Action item | Your answer must be every line of the data below that holds the string "three", copied exactly.

(Record excerpts)

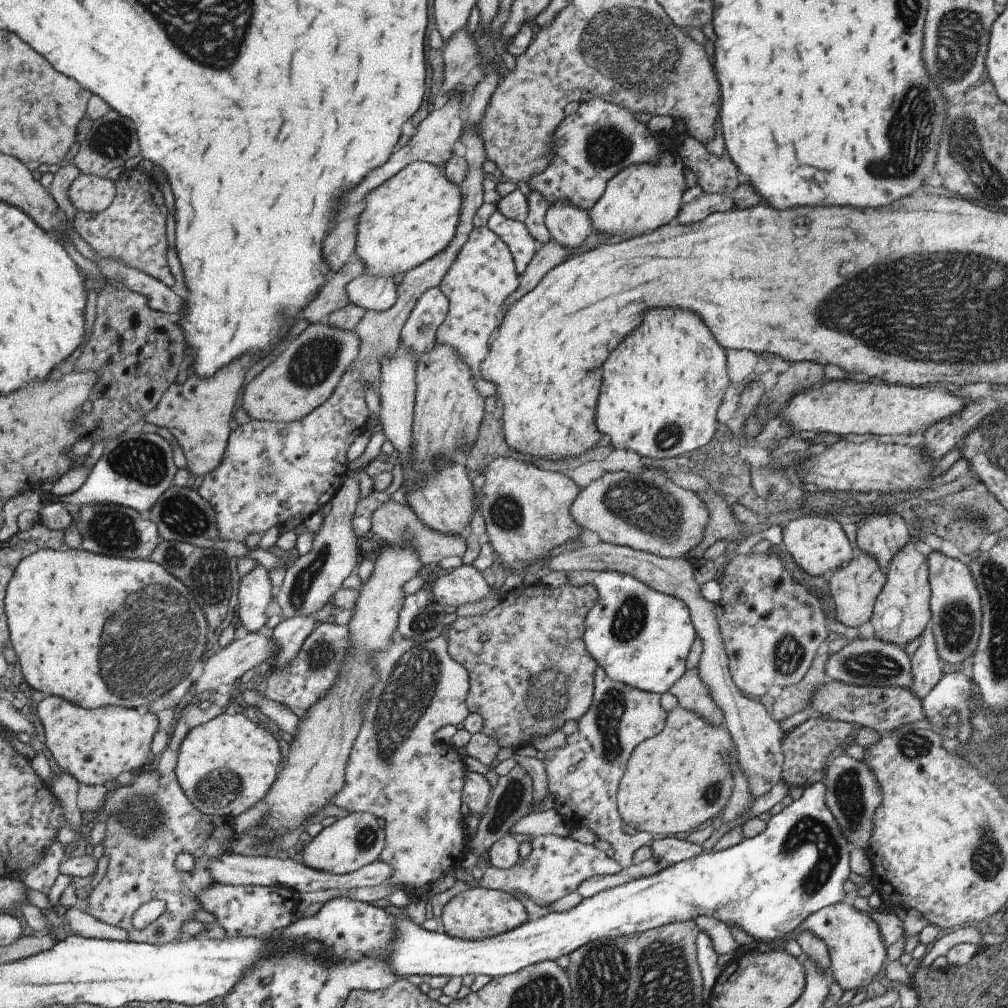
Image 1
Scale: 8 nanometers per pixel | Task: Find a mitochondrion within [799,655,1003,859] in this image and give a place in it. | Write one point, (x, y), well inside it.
(848, 787)

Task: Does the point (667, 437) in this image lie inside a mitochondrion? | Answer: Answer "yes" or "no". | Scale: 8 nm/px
yes

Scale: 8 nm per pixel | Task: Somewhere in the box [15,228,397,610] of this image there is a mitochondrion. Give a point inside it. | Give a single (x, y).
(138, 460)

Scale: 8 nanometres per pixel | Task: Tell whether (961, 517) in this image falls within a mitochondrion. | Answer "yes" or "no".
yes

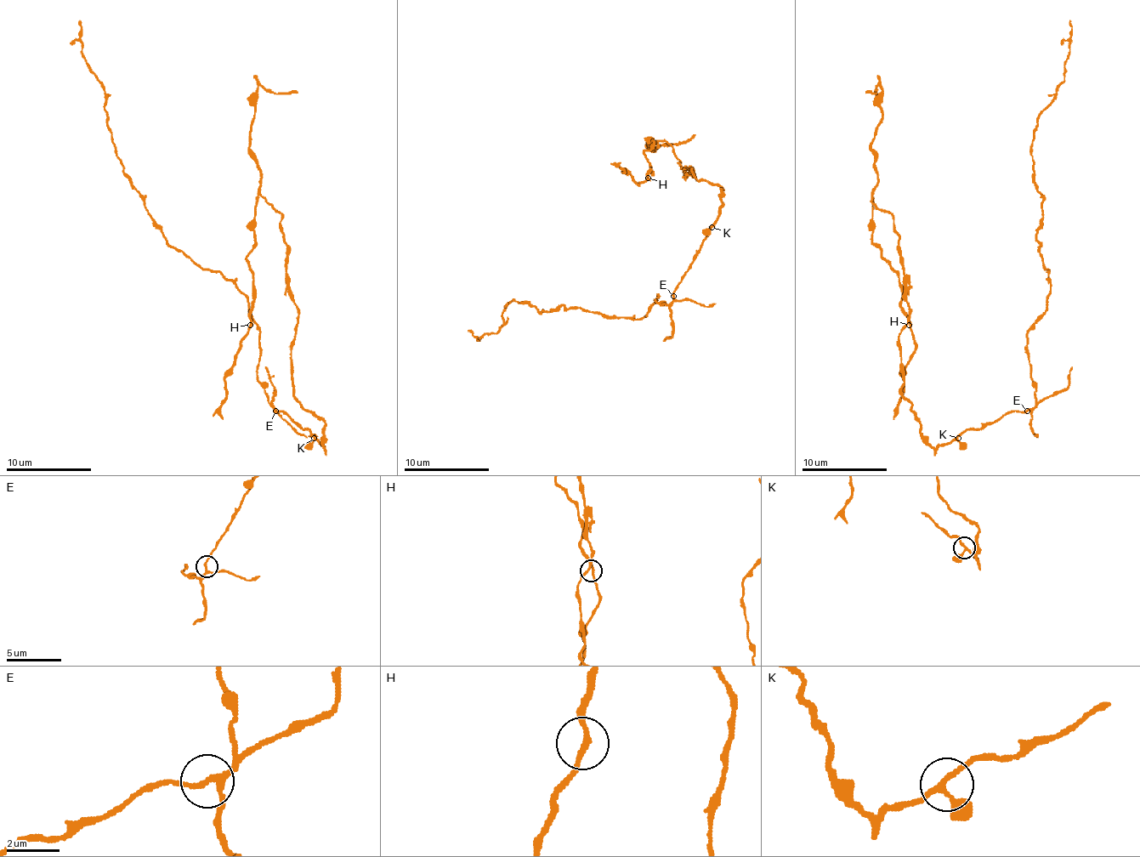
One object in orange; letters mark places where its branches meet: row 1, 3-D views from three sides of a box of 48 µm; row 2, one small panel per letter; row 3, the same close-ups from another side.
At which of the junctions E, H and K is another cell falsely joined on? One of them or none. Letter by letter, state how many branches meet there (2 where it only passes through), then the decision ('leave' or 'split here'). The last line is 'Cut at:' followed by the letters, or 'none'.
E: 3 branches meet; split here
H: 2 branches meet; leave
K: 3 branches meet; leave
Cut at: E

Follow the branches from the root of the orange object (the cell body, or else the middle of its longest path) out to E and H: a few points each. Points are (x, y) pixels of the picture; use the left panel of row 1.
E: (314, 435), (286, 412), (275, 410)
H: (314, 435), (325, 446), (325, 422), (292, 384), (298, 308), (281, 216), (260, 196), (246, 258), (250, 325)

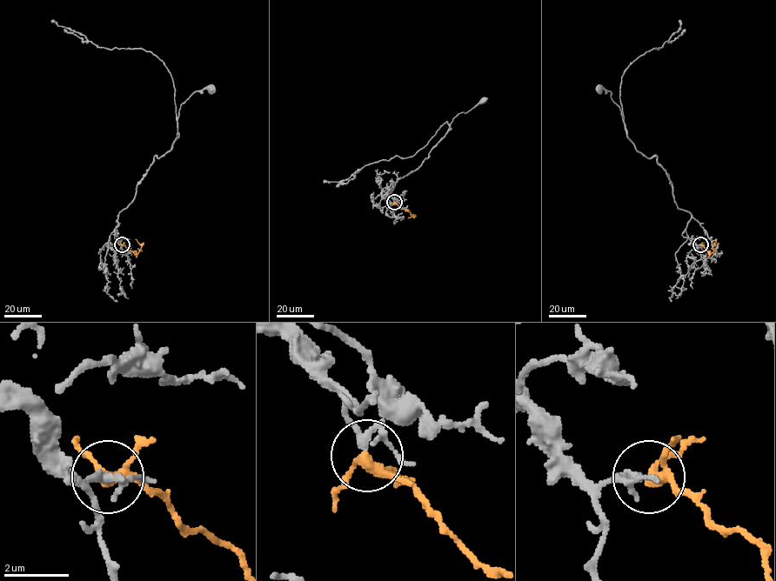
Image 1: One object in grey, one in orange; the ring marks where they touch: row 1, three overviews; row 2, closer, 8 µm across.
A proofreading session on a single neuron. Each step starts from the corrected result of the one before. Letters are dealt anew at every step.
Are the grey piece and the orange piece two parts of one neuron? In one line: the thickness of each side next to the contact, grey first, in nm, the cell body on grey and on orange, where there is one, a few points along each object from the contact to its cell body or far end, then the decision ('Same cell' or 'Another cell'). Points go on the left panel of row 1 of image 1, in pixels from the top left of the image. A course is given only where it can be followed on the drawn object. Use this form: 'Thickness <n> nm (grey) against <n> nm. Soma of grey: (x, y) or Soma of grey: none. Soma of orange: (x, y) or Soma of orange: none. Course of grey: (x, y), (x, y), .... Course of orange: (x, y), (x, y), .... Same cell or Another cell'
Thickness 160 nm (grey) against 260 nm. Soma of grey: (210, 89). Soma of orange: none. Course of grey: (122, 244), (114, 237), (118, 215), (134, 198), (153, 157), (170, 150), (180, 105), (196, 91), (210, 88). Course of orange: (122, 244), (137, 255), (141, 245), (136, 239). Same cell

(End Record excerpts)

Reply to the exercise |
One object in orange; letters mark places where its branches meet: row 1, 3-D views from three sides of a box of 48 µm; row 2, one small panel per letter; row 3, the same close-ups from another side.
Image 1: One object in grey, one in orange; the ring marks where they touch: row 1, three overviews; row 2, closer, 8 µm across.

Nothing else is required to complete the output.